Rose Marie Smith tient une photo de sa fille.

Rose Marie Smith tient une photo de sa fille, Lisa Graves-Smith, tuée en 2019 par un homme ayant des antécédents de violence envers les femmes.

Photo : CBC / Karissa Donkin

Radio-Canada

Lisa Graves-Smith a été assassinée sur son lieu de travail le 25 juillet 2019 à Pointe-Sapin, au Nouveau-Brunswick, par un homme qu’elle a brièvement fréquenté et qui s’est suicidé après l’avoir abattue d’un coup de feu. Elle avait 30 ans.
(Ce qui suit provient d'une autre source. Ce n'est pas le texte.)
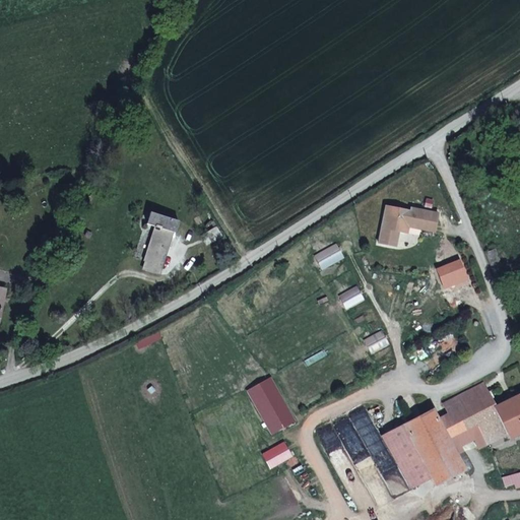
[(407,234),(408,226),(408,223),(423,225),(424,221),(436,224),(438,214),(411,208),(410,211),(386,206),(378,243),(395,247),(398,232),(407,234)]
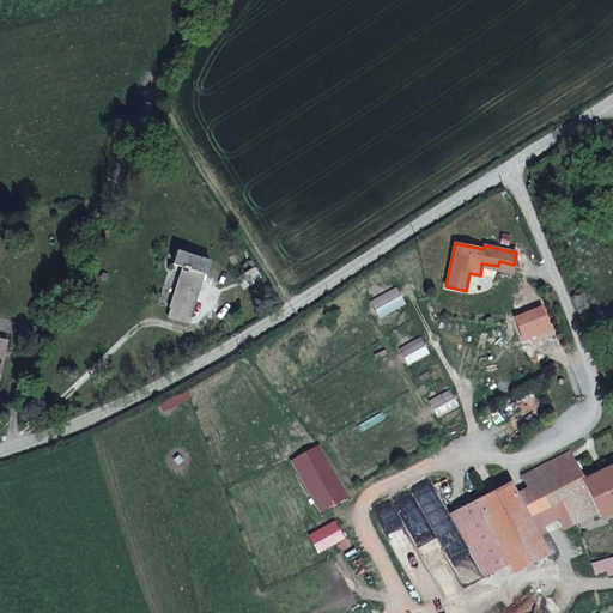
[(210,261),(177,252),(173,265),(183,268),(170,308),(171,308),(169,317),(188,323),(204,274),(206,274),(210,261)]
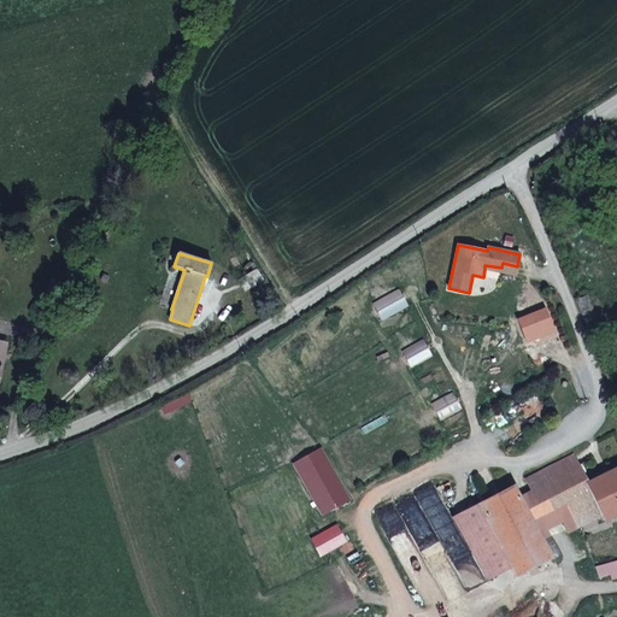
[(485,265),(485,269),(516,275),(517,266),(503,263),(501,268),(485,265)]
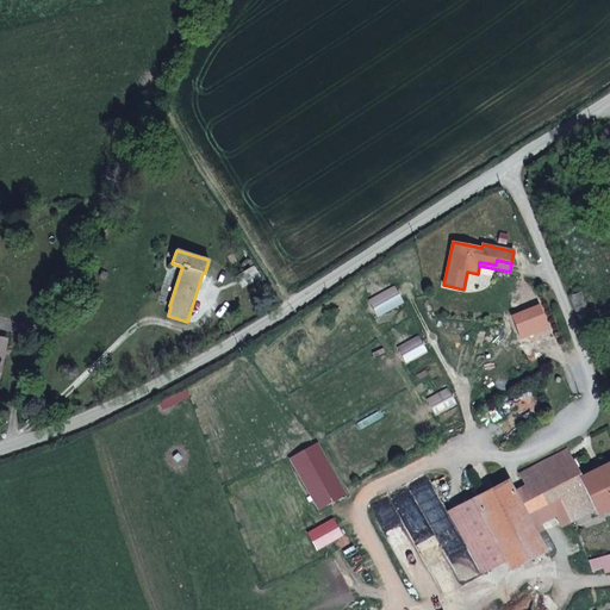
[(260,275),(254,266),(235,278),(241,287),(260,275)]
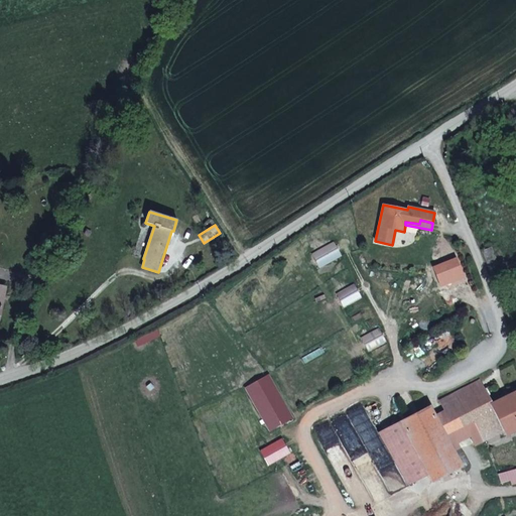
[(342,256),(334,241),(311,254),(319,269),(342,256)]
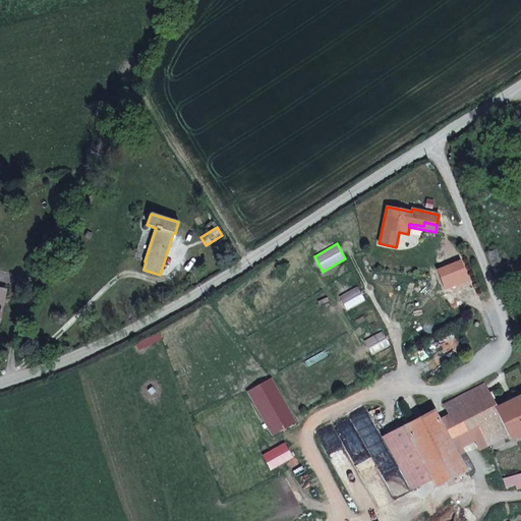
[(506,275),(496,249),(487,252),(498,278),(506,275)]
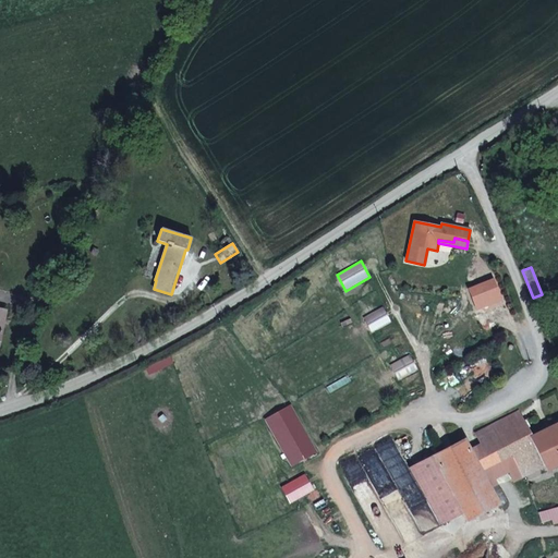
[(391,323),(383,306),(363,317),(372,334),(391,323)]
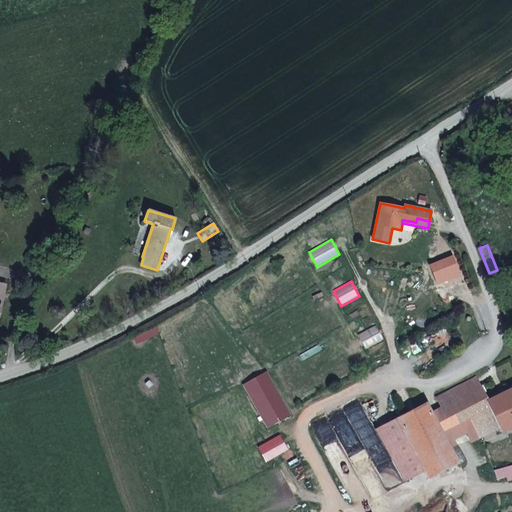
[(383,340),(376,325),(357,335),(365,350),(383,340)]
Des collègues et des amis de Lisa ont dit à sa famille qu’elle avait fréquenté Christian Poirier pendant une brève période, mais avait conclu qu’elle ne voulait pas approfondir sa relation avec l’homme de 42 ans.

Lisa était une jeune femme très forte, dit sa mère, Rose Marie Smith. Quand elle disait non, elle le pensait vraiment.

Elle se demande si d'avoir dit non à Christian Poirier est ce qui a décidé ce dernier à la tuer.

Photos d'une fillette étalées sur une table.

Des photos d'enfance de Lisa Graves-Smith.

Photo : CBC / Karissa Donkin

Ces femmes qu'on tue

Consulter le dossier complet

 Une femme à contre-jour

Rose Marie Smith raconte que la Gendarmerie royale du Canada (GRC) lui a fourni peu de détails sur la mort de sa fille aux mains d’un homme violent dont les antécédents criminels remontaient à plus d’une décennie, et qui n’avait pas le droit légalement d’avoir une arme à feu.

On lui a expliqué que sa fille travaillait seule dans un local de l’entreprise DJ Marine, à Pointe-Sapin, vers 7 h 30 le matin du 25 juillet. Le coroner lui a assuré que Lisa est morte sur le coup et ne s’est probablement jamais rendu compte de ce qui allait se produire. Les policiers lui ont dit que c’était Christian Poirier, un homme connu de la police, qui l’avait tuée.

Des casiers à homard et un petit bateau devant un entrepôt.

DJ Marine, où les corps ont été retrouvés, à Pointe-Sapin, au Nouveau-Brunswick, le 25 juillet 2019

Photo : CBC / Shane Magee

Depuis sept mois, la mère reconstruit elle-même, morceau par morceau, l’histoire des derniers jours de sa fille en parlant à des amis et à des collègues de celle-ci.

Née au Nouveau-Brunswick, Lisa Graves-Smith a grandi en Nouvelle-Écosse. Sa famille la décrit comme la plus curieuse des 15 enfants des Smith. À l’âge adulte, elle est retournée vivre dans sa province natale et y élevait trois enfants. Ses enfants passaient en premier, dit Rose Marie Smith, qui décrit sa fille comme motivée et altruiste.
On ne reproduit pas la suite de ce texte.